Seasons
We tend to think of the year as something that splits into four distinct seasons. In my eyes, there are different ways of looking at it. You could say that there are four seasons, this idea works well enough for most modern day people. On the other hand; a season is really just a collection of happenings; the falling of the leaves, the coming of the rains.
These things are conditional on so many different factors, they tend to happen in a certain order, but not always on the same day in the calendar. The implications of these happenings can be so unique and broad, that I often wonder if there really are just four seasons.
The Calling Of The Buck
On September 11th, I heard the first buck calling for a mate. The rutting season began in the big valley. From my house, the call of the buck is distinct enough to be unmistakable, yet always remains far away on the eastern slopes. The bucks begin their calling just before sunset, stay up through the night, bellowing until after sunrise.

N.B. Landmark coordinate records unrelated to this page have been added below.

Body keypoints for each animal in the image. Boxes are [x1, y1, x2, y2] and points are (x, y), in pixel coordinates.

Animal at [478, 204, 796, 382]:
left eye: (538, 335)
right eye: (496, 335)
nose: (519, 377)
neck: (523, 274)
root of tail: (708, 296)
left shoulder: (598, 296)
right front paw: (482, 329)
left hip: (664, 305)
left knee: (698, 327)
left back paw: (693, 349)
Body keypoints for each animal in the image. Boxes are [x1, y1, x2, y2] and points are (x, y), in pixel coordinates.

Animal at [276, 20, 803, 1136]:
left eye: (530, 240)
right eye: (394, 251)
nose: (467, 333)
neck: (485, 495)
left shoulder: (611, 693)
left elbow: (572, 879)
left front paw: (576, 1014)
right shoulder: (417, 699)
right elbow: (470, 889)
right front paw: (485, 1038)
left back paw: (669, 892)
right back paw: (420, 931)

I saw deer, their scat and their tracks, until just before the first call. After the rut began, I saw no more deer, or any sign of them on this side of the big valley. Last year was the same. At some point, after the rut was over, they returned and resumed their browsing in the forests and scrub.
The big valley stretches from north to south, meaning that we on the western slopes see the first sun in the morning, and those on the eastern slopes see the last sun of the evening. The only theory that I have to go on is that the bucks feel compelled to begin their mating call as the sun goes down, the eastern slopes give the perfect view to the west and the setting sun, perhaps they flock to those areas for that reason.

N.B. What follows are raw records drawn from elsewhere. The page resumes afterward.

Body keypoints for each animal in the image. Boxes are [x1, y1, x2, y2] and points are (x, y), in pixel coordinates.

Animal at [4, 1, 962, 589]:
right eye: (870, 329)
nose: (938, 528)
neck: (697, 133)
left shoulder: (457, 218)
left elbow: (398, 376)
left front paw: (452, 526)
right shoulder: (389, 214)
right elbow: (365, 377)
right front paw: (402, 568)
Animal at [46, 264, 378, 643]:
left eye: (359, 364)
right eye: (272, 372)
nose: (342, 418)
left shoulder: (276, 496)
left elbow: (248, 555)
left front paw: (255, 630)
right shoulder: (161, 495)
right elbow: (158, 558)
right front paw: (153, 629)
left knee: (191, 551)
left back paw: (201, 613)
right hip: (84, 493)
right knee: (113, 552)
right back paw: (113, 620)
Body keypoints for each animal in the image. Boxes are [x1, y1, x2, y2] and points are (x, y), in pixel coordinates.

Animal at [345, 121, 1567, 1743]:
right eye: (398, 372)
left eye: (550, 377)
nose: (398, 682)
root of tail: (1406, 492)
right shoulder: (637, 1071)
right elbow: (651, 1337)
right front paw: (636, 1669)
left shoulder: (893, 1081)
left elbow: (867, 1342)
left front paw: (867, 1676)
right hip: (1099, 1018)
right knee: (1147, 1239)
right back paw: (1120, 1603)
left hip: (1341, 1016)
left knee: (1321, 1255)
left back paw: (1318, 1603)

There must be a moment for each buck, overcome by the need to call, to display his strength and his devotion. If he just so happens to be on the western slope of the valley (and since more often than not, a grazing animal will be facing upwards when standing on a hillside) he will see the sun, escaping beyond the ridge, he must call, so he follows the sun all the way to the top of the hill, and crosses into the next valley, where his calls cannot be heard from our house.

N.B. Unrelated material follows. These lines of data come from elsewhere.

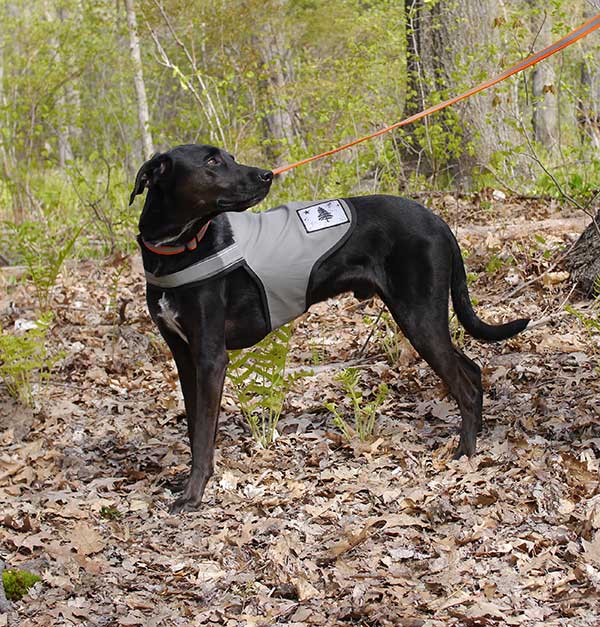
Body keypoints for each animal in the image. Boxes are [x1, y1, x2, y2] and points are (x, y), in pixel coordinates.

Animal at [129, 145, 528, 512]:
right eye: (213, 161)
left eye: (227, 157)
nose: (266, 175)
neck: (175, 250)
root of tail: (437, 220)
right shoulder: (185, 357)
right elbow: (196, 427)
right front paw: (188, 482)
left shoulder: (211, 357)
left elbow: (202, 436)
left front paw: (193, 495)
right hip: (424, 319)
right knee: (472, 371)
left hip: (419, 318)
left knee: (464, 384)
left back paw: (464, 454)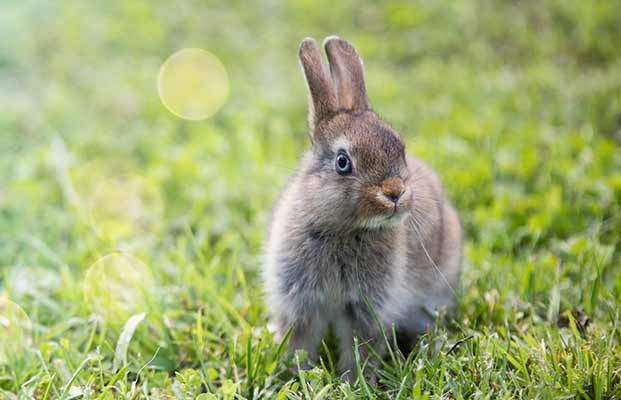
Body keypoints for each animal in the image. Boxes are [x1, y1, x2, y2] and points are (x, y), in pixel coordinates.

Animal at [262, 37, 460, 384]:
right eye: (343, 162)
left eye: (400, 148)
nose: (395, 192)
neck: (344, 229)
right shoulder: (299, 300)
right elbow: (300, 341)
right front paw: (297, 376)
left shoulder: (368, 307)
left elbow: (362, 346)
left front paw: (353, 382)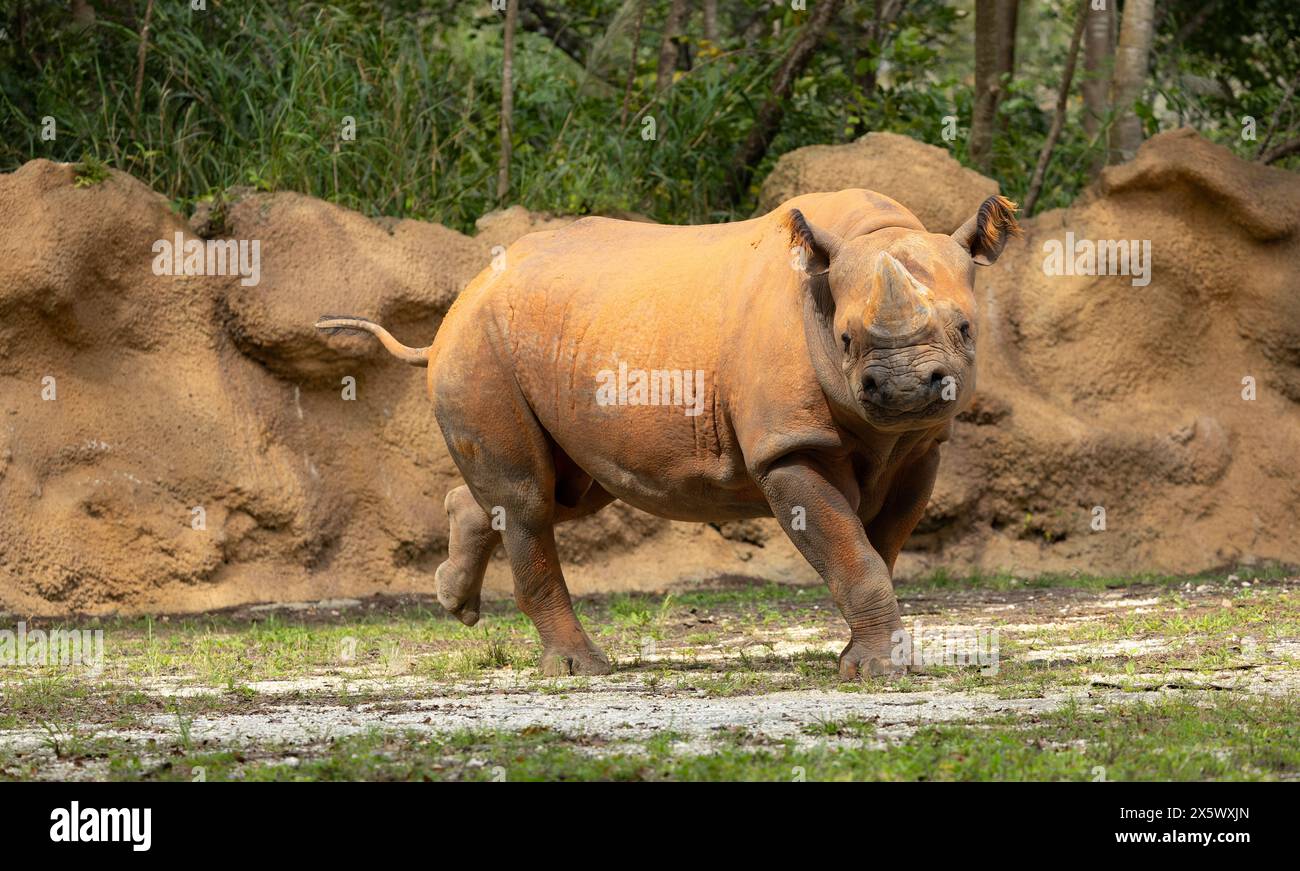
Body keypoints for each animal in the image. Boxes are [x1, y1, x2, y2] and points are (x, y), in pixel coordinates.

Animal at [317, 189, 1020, 679]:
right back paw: (580, 669)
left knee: (564, 492)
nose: (903, 389)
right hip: (482, 343)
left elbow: (879, 547)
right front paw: (877, 671)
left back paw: (453, 599)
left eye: (965, 329)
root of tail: (459, 300)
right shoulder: (790, 448)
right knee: (527, 500)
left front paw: (861, 657)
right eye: (845, 339)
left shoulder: (922, 447)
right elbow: (854, 554)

Meanwhile, on the eastern side of our valley, where the sun still touches the slope, another buck has made the same journey, but across a different ridge, and it is his morose cry that I hear. The grazing range near my house is left empty of browsing deer, it is second spring; the season known only to those who live without rain during the high summer, when the grass turns brown, but awakens again as the first rain re-graces the land.
Now the grasses and the shrubs may grow again, and are left to grow by the absent deer. This is not the Summer or the Autumn, but the Rut and the Second Spring; nuanced seasonal events or perhaps seasons in their own right.
Late Summer Grazing
It is at this time, after a long summer of grazing and dozing in the heft of our valley, that the sheep climb up from the forest and grass on our property to the house near the road, they are picky eaters, and as the days grow cooler, they are less inclined to laze about in the shady spots of the heft. They arrive at the house earlier each day, not content to go back to their pen.
For me — a shepherd — this is a season in its own right. It means that I must leave the valley and climb up and onto the mountainside with the ewes. Up there, we walk in the clouds, and there is so much to eat. There are six different types of scrub, but only two types of grass. There is mud and stones in plentiful supply, full of minerals to be licked. It's a nice place for the sheep to gorge themselves and barely leave a mark on the land, as long as we keep moving.

I did this for up to five hours per day, in order to ensure that the animals don't go hungry and remain healthy. That little season has now ended, partly because we are bogged down by heavy rains, but mostly because there is simply too much work to do on the farm to spend four or five hours off property each day. Now we buy hay for the sheep and I usually don't spend more than two hours shepherding in a day.
The Japanese have 24 seasons and 72 micro-seasons. Other cultures most probably have more than our 4 rigid seasons, which are so broad and general that they do very little to reflect the changes we observe on a day-to-day basis. At least those of us who live fairly close to nature.
There are indeed more seasons. When I lived on the land and not in the city, I thought more in moons. The moon of early spring, or the moon of middle autumn, or the moon of late winter when everyone is fed up with it and you crave fresh greens.